* Text:
The Metal Construction Association
Its use is growing
The Metal Construction Association (MCA) is a Chicago-based trade association, created to promote the use of metal in construction.
The Metal Construction Association (MCA) is a Chicago-based trade association, created to promote the use of metal in construction through the use of marketing, education, and selective action on public policies that affect metal’s use in building projects.
Recently, Business View Magazine spoke with MCA’s Executive Director, Karl Hielscher, to find out more about the Association’s mandate, vision, and programs. The following is an edited transcript of that conversation.
BVM: Karl, can you talk about the MCA’s founding?
Hielscher: “The Metal Construction Association began in the early 1980s when a number of manufacturers of metal cladding for buildings – residential and non-residential – recognized that in order to expand the use of metal in construction, in general, and cladding, in particular, they needed to market it as an industry a lot better than it had been, before.
(Cladding – the application of one material over another to provide a skin or layer. In construction, cladding is used to provide a degree of thermal insulation and weather resistance, and to improve the appearance of buildings.)
“That was the initial focus of the Metal Construction Association, and it continues to this day. The path has become more complex and expanded, and we recognize that one of the greatest points for us to emphasize is how to use metal in construction for cladding in roofs and walls most effectively – that’s cost-effectively and aesthetically – and how to install it properly. So, we spend a lot our effort in educating people on the right way to design, specify, install, and maintain metal roofs and walls on residential and non-residential buildings.”

* Data extract:
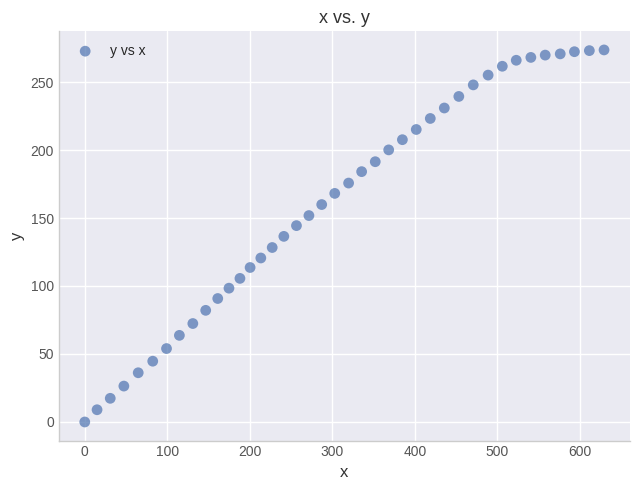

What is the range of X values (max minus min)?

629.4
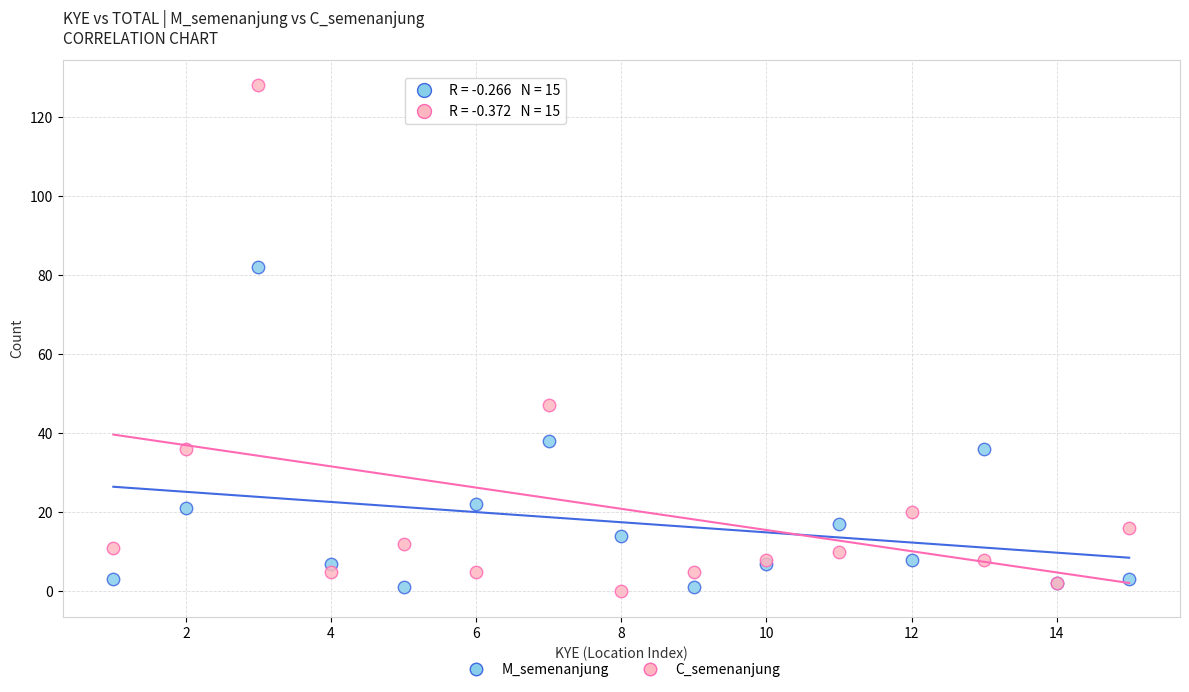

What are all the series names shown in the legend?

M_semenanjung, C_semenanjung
* * *
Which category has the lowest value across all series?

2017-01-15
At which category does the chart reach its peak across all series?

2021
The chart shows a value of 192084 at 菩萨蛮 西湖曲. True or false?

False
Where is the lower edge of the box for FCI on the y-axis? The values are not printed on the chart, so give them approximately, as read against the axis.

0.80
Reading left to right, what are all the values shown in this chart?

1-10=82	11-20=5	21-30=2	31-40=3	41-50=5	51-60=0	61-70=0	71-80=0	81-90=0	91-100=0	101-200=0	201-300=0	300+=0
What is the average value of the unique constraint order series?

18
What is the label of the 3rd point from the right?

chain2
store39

* Problems and tasks:
1/ In the interview about the Metal Construction Association, what reason does Hielscher give for the founding manufacturers starting the association? Answer in one to three sentences.
2/ Take the interview about the Metal Construction Association further, starting after its last sentence.

* Answer list:
1/ The manufacturers of metal cladding recognized that expanding the use of metal in construction, and of cladding in particular, required marketing it as an industry much better than before.

2/
BVM: Who are these people you’re educating?
Hielscher: “We start with the design architects and specifiers and also contractors so that they learn best practices. We help, not only when, but when not to order it, and how to utilize it in conjunction with other building materials. You’re seeing an awful lot more complementary design – utilizing metal with brick and stone and glass and wood in the design of buildings in the last decade or so. And we’re fully supportive of that. But, there’s a way to build those type structures properly, utilizing dissimilar materials.”
BVM: Do you also educate your own membership?
Hielscher: “Absolutely. The Metal Construction Association represents a number of different industry niches within metal in construction on the cladding side – we’re non-structural; we’re the walls and roofs. We have metal composite materials, we have single-skin, insulated metal panels, natural metals, and they all have their place and they all have their own unique attributes and challenges for installation and specification. And that is a major focus of ours – to make sure that we educate all the interested or involved parties on how to properly specify, design, and build with these materials.”
BVM: You mentioned education as a major function of the Association. Is advocacy also a focus?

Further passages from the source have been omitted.